La «grande personne»… et la petite

Quand j'étais jeune, l'enfant était traité comme un adulte imparfait. L'éducation consistait à le sortir de cette imperfection et à en faire une «grande personne». On lui inculquait les usages en matière de relations familiales, de religion, de travail. Il acquérait ainsi son autonomie personnelle tout en s'intégrant à la société. Il apprendrait un métier, se marierait, aurait des enfants. Mais en attendant d'accéder à la perfection de la maturité, il convenait qu'il se taise à table et obéisse, sous peine d'être traité  – admirable reproche!– de «raisonneur». Et s'il demandait pourquoi, on lui répondait parce que!

Ce système très structuré et affirmatif pouvait être ressenti comme écrasant par les esprits rebelles. Mais il était acceptable par la majeure partie de la population, qui se conforme en général sans états d'âme aux comportements reconnus et aux idées ambiantes, quels qu'ils soient. Il assurait une bonne transmission du capital d'expérience des générations précédentes. Les mœurs partagées facilitaient grandement la tâche éducative des parents.

Les générations suivantes ont développé une conception exactement inverse. La perfection, ce n'est plus l'adulte qui assume ses responsabilités, mais le petit enfant, la «petite personne». Plus précisément, c'est la petite personne en tant qu'elle est riche de tous les possibles, qu'elle est encore pleine de promesses et qu'elle n'est tenue à rien, sinon à être.

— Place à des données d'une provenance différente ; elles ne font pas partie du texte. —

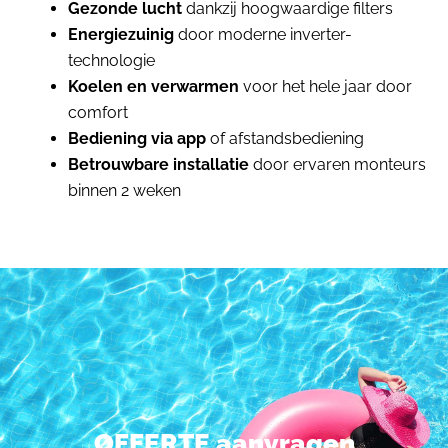
Gezonde lucht
dankzij hoogwaardige filters
Energiezuinig
door moderne inverter-
technologie
Koelen en verwarmen
voor het hele jaar door
comfort
Bediening via app
of afstandsbediening
Betrouwbare installatie
door ervaren monteurs
binnen 2 weken
OFFERTE aanvragen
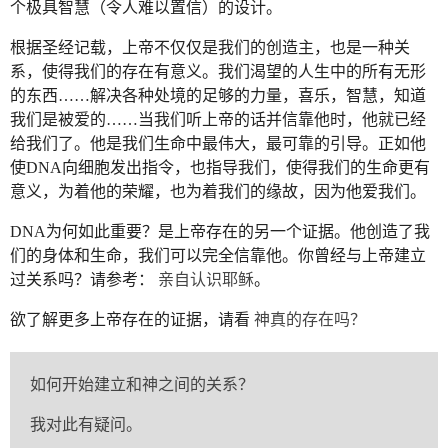
个极具智慧（令人难以置信）的设计。
根据圣经记载，上帝不仅仅是我们的创造主，也是一种关
系，使得我们的存在有意义。我们渴望的人生中的所有无形
的东西……解决各种处境的足够的力量，喜乐，智慧，知道
我们是被爱的……当我们听上帝的话并信靠他时，他就已经
给我们了。他是我们生命中最伟大，最可靠的引导。正如他
使DNA向细胞发出指令，也指导我们，使得我们的生命更有
意义，为着他的荣耀，也为着我们的缘故，因为他爱我们。
DNA为何如此重要？是上帝存在的另一个证据。他创造了我
们的身体和生命，我们可以完全信靠他。你曾经与上帝建立
过关系吗？请参考：
亲自认识耶稣
。
欲了解更多上帝存在的证据，请看
神真的存在吗？
如何开始建立和神之间的关系？
我对此有疑问。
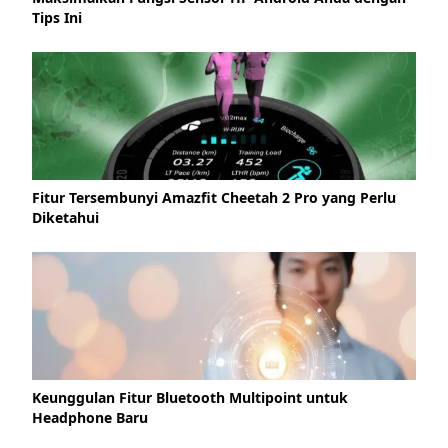
Tips Ini
Fitur Tersembunyi Amazfit Cheetah 2 Pro yang Perlu
Diketahui
Keunggulan Fitur Bluetooth Multipoint untuk
Headphone Baru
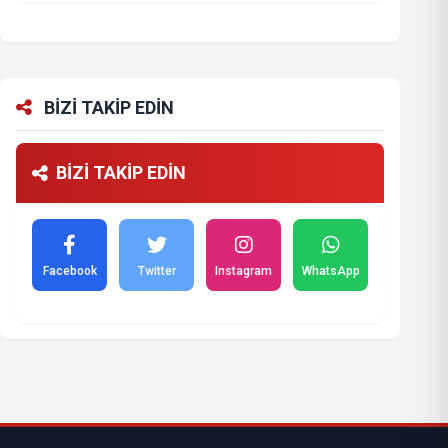
BİZİ TAKİP EDİN
BİZİ TAKİP EDİN
Facebook
Twitter
Instagram
WhatsApp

Ses parents la contemplent inlassablement, dévotement. C'est eux désormais qui se taisent à table, attentifs à recueillir précieusement la moindre «production langagière» qui pourrait tomber de ses lèvres en même temps qu'une régurgitation de purée bananière.

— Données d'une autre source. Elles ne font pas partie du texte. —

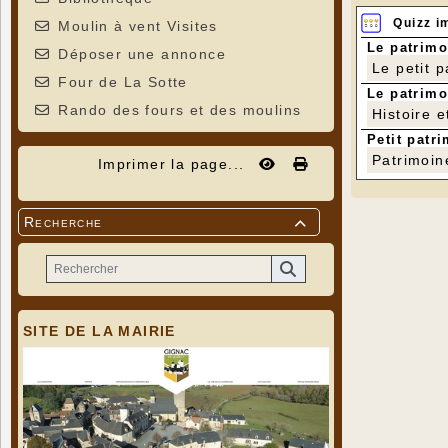
Quizz i
Moulin à vent Visites
Le patrimo
Déposer une annonce
Le petit 
Four de La Sotte
Le patrimo
Rando des fours et des moulins
Histoire e
Petit patri
Patrimoin
Imprimer la page...
Recherche

SITE DE LA MAIRIE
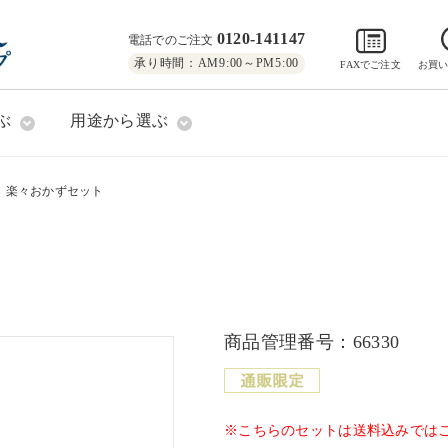
0120-141147
電話でのご注文
承り時間：AM9:00～PM5:00
FAXでご注文
お買
ぶ
用途から選ぶ
楽々おかずセット
）
商品管理番号：66330
※こちらのセットは送料込みでは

Soulignons en passant qu'une telle attitude risque fort de déchirer le petit enfant entre l'envie qu'il a d'en abuser et la confiance totale qu'il est naturellement poussé à vouer à ses parents.

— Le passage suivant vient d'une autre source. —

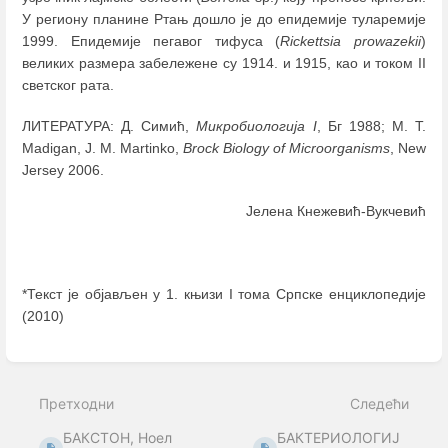
У региону планине Ртањ дошло је до епидемије туларемије
1999. Епидемије пегавог тифуса (
Rickettsia prowazekii
)
великих размера забележене су 1914. и 1915, као и током II
светског рата.
ЛИТЕРАТУРА: Д. Симић,
Микробиологија I
, Бг 1988; M. T.
Madigan, J. M. Martinko,
Brock Biology of Microorganisms
, New
Jersey 2006.
Јелена Кнежевић-Вукчевић
*Текст је објављен у 1. књизи I тома Српске енциклопедије
(2010)
Enter
section
select
Претходни
Следећи
mode
БАКСТОН, Ноел
БАКТЕРИОЛОГИЈ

L'adolescence n'est plus considérée comme la dernière étape à franchir avant d'entrer dans la vraie vie, mais comme un havre ultime de pureté et d'authenticité avant le plongeon dans le monde désenchanté des adultes. On comprend que l'enfant, nourri, logé et blanchi, ne soit pas pressé de prendre sa volée. D'ailleurs ses parents, qui vivent une seconde jeunesse par procuration, ne le sont guère plus.

Aux yeux du nouvel adulte, tout engagement, ouvrant certes une porte mais fermant toutes les autres, est liberticide. Il s'efforce donc de conserver sa liberté de «petite personne» en repoussant tant qu'il peut tout choix qui serait définitif ou exclusif, qu'il s'agisse de son conjoint, de sa profession, de son statut social, d'un engagement politique… ou simplement de la décision d'aller fêter chez Pierre plutôt que chez Jacques ou Jean.